American Model: MLS's centralised franchise system might lack the romance of European football, but it also lacks the vulnerability to local organised crime networks.
What This Costs Everyone
From a pure business perspective, this criminal infiltration is like playing with 10 men every match:
Brand Partners Flee: Companies won't associate with reputational risk
International Appeal Suffers: Global audiences prefer clean narratives
Investment Dries Up: Due diligence costs skyrocket when vetting ownership chains
Fan Experience Deteriorates: Genuine supporters get priced out or intimidated

Tactical Takeaways
Whether you're advising brands, building sports-tech solutions, or managing commercial partnerships, here's what this means for your playbook:
For Brand Strategists
Insert morality clauses in every sponsorship contract. One scandal can torch years of brand building faster than you can say "reputation management crisis."
For Investors & M&A
Forensic audits aren't optional anymore. They're essential. Use third-party integrity firms to vet ownership histories. Think of it as the due diligence equivalent of watching game tape.
For Technology Vendors
There's massive opportunity in stadium security and transaction transparency solutions. AI-powered crowd behaviour analytics and blockchain verified ticket sales aren't just tech buzzwords. They're competitive advantages.
For Content Creators & Media
This story has everything: crime, passion, big money, and redemption arcs.
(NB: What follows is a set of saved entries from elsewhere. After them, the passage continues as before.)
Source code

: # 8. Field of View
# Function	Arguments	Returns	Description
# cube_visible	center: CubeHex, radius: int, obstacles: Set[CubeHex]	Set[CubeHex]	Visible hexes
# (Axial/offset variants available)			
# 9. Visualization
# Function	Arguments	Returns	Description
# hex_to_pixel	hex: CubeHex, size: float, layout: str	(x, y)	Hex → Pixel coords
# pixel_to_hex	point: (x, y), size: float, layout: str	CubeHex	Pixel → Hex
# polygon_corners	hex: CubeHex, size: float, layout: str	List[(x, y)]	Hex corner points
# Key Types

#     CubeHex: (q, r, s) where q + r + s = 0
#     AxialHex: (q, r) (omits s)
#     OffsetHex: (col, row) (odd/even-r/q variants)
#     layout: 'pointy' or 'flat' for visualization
But frame it properly. Focus on the business implications, not just the drama.
The Recovery Play: Signs of Hope
Italian football is fighting back:
Enhanced cooperation with law enforcement
Transparent ultra group engagement protocols
Investment in stadium modernisation and digital infrastructure
Stronger governance frameworks modelled on successful international examples
The Milan raids might look like bad news, but they're actually signs of a system finally taking its medicine. Like a proper pre-season cleanse, it's uncomfortable but necessary.

The Final Whistle
Football is evolving from a sport into a global entertainment and investment asset class. The teams that understand this – and protect their commercial ecosystems accordingly will be the ones lifting trophies in the boardroom as well as on the pitch.
Italian football has the culture, history, and raw talent to compete with anyone. What it needs now is the commercial discipline to match. Because in today's game, your brand is your most valuable player and you can't afford to have it play for the wrong team.